• [Document]
Mary already knew all the torments that her Son was to endure, but in the words addressed to her by Simeon, And thy own soul a sword shall pierce, all the minute circumstances of the sufferings, internal and external, that were to torment Jesus in His Passion, were made known to her. Mary consented, saying: Eternal Father, since Thou willest that it should be so, not my will, but Thine be done!


Already the most Blessed Virgin was enlightened by the Sacred Scriptures, and knew the sufferings that the Redeemer was to endure in His life, and still more at the time of His death. But in the words of Simeon, And thy own soul a sword shall pierce, all the minute circumstances of the sufferings, internal and external, that were to torment her Jesus in His Passion, were made known to her, as our Lord revealed to St. Teresa. She consented to all with a constancy which filled even the Angels with astonishment; she pronounced the sentence that her Son should die, and die by so ignominious and painful a death, saying: "Eternal Father, since Thou willest that it should be so, not my will, but thine be done (Luke, xxii. 42). I unite my will to Thy most holy will, and I sacrifice this, my Son to Thee. I am satisfied that He should lose His life for Thy glory and the salvation of the world. At the same time I sacrifice my heart to Thee, that it may be transpierced with sorrow, and this as much as Thou pleasest: it suffices me, my God, that Thou art glorified and satisfied with my offering: Not my will, but Thine be done! O charity without measure! O constancy without parallel! O victory which deserves the eternal admiration of Heaven and earth!

Hence it was that Mary was silent during the Passion of Jesus, when He was unjustly accused. She said not a word to Pilate who was somewhat inclined to set her Son at liberty, knowing, as he did, His innocence. She only appeared in public to assist at the great Sacrifice, which was to be accomplished on Calvary; she accompanied her beloved Son to the place of execution; she was with Him from the first moment, when He was nailed on the Cross: There stood by the cross of Jesus his mother (Jo. xix. 25), until she saw Him expire, and the Sacrifice was consummated. And all this she did to complete the offering which she had made of Him to God in the Temple.

O holy Mother of God, and my Mother Mary, thou wast so deeply interested in my salvation as to offer to death the dearest object of thy heart, thy beloved Jesus! Since, then, thou didst so much desire to see me saved, it is right that, after God, I should place all my hopes in thee. O yes, most Blessed Virgin, I do, indeed, entirely confide in thee. Ah, by the merits of the great sacrifice which thou didst offer this day to God, the sacrifice of the life of thy Son, entreat Him to have pity on my poor soul for which this Immaculate Lamb did not refuse to die on the Cross.

• [Problem to solve] Please continue the reflection on Mary's offering of her Son, picking up right after its final sentence. The records that follow have no connection to the reflection on Mary's sorrow above.

Stored entries:
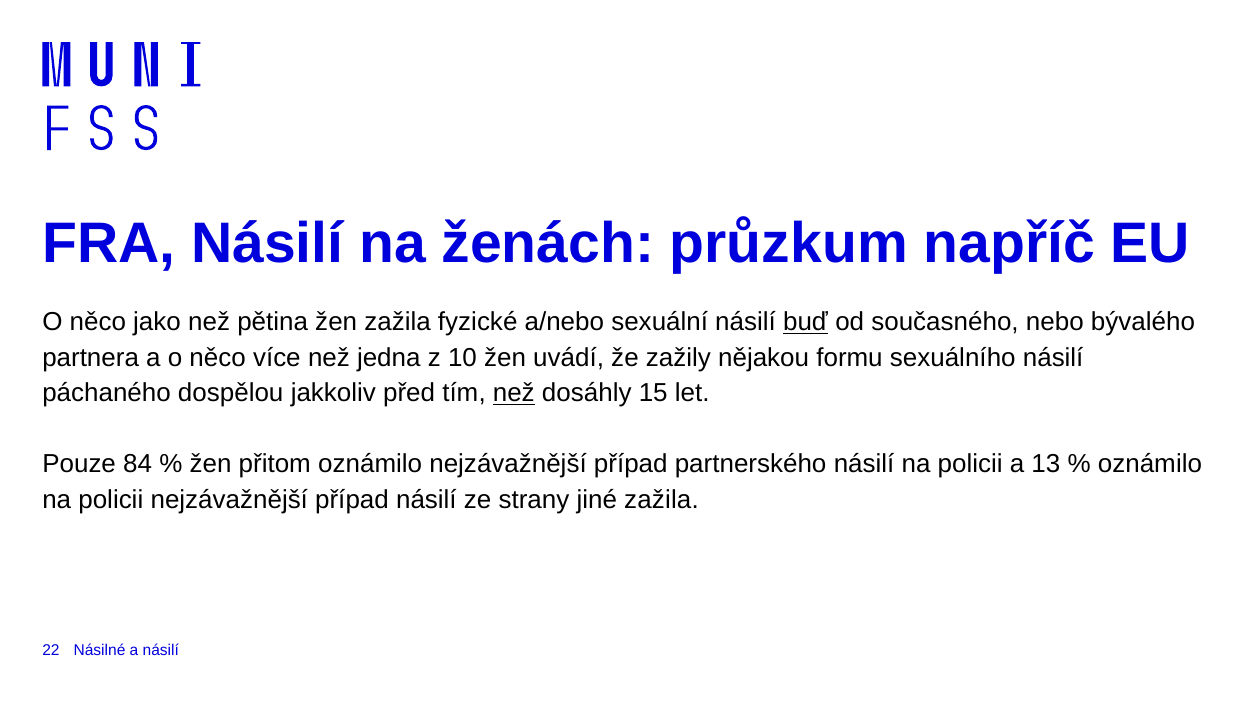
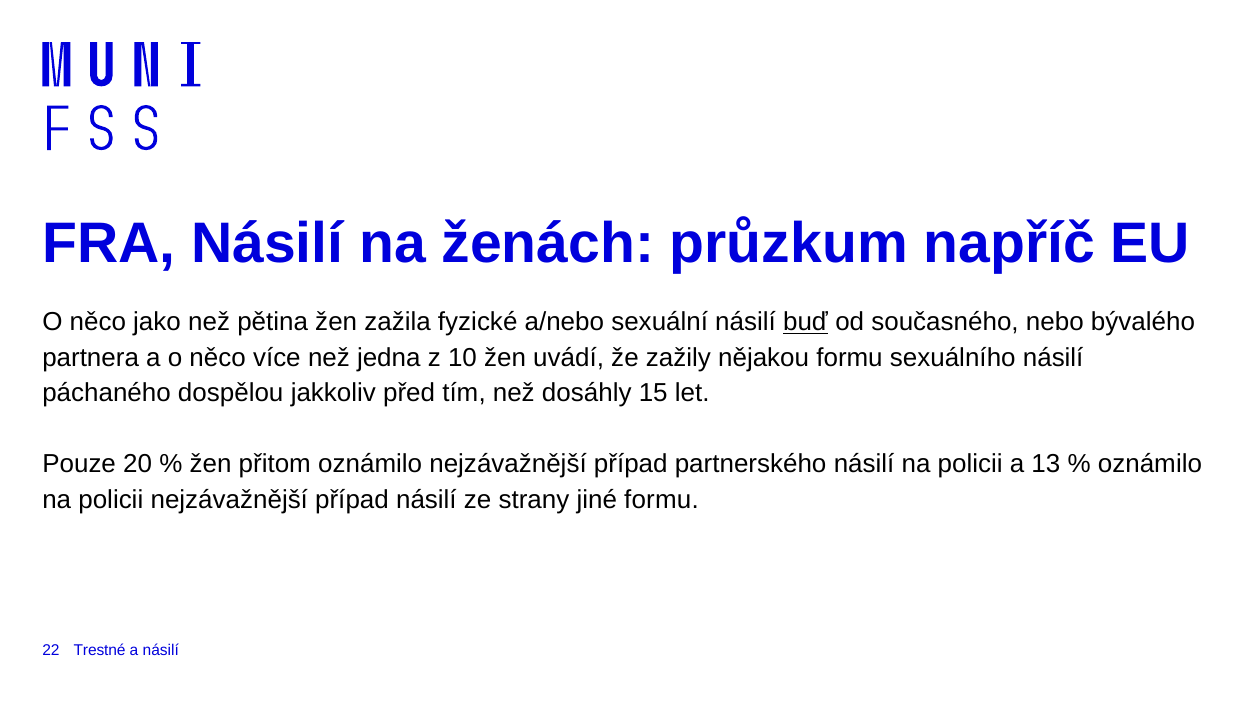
než at (514, 393) underline: present -> none
84: 84 -> 20
jiné zažila: zažila -> formu
Násilné: Násilné -> Trestné
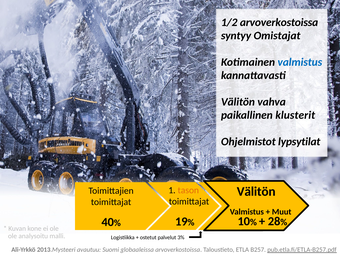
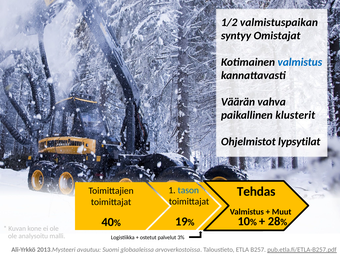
1/2 arvoverkostoissa: arvoverkostoissa -> valmistuspaikan
Välitön at (238, 102): Välitön -> Väärän
Välitön at (256, 191): Välitön -> Tehdas
tason colour: orange -> blue
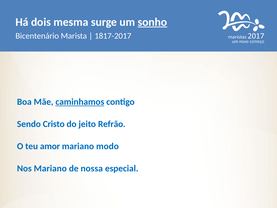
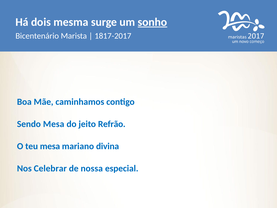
caminhamos underline: present -> none
Sendo Cristo: Cristo -> Mesa
teu amor: amor -> mesa
modo: modo -> divina
Nos Mariano: Mariano -> Celebrar
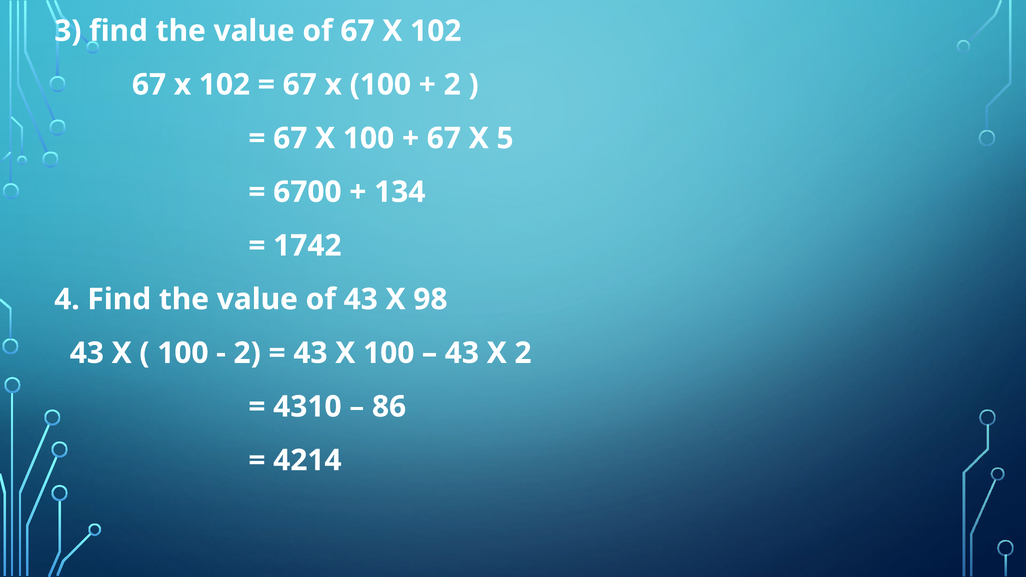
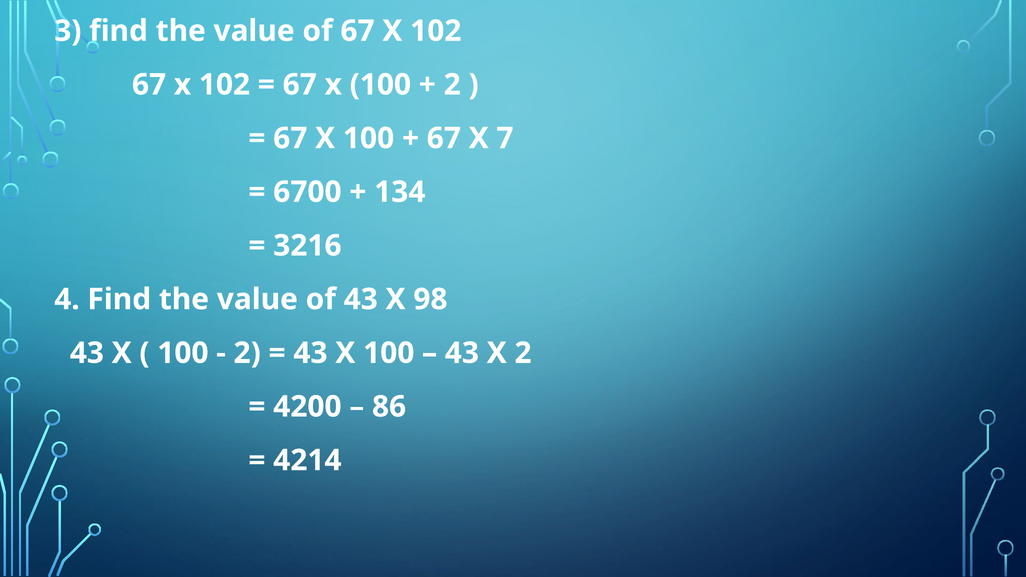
5: 5 -> 7
1742: 1742 -> 3216
4310: 4310 -> 4200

• [Final result]
To understand the violence Mary had to offer herself in this Sacrifice it would be necessary to understand the love that this Mother bore to Jesus. Generally speaking, the love of mothers is so tender towards their children, that, when these are at the point of death, and there is fear of losing them, it causes them to forget all their faults and defects, and even the injuries that they may have received from them, and makes them suffer an inexpressible grief. And yet the love of these mothers is a love divided amongst other children, or at least amongst other creatures. Mary had an only Son, and He was the most beautiful of all the sons of Adam -- most amiable, for He had everything to make Him so: He was obedient, virtuous, innocent, holy; suffice it to say, He was God! Again, this Mother's love was not divided amongst other objects; she had concentrated all her love in this only Son; nor did she fear to exceed in loving Him; for this Son was God Who merits infinite love. And this Son was the Victim that she of her own free-will had to sacrifice to death!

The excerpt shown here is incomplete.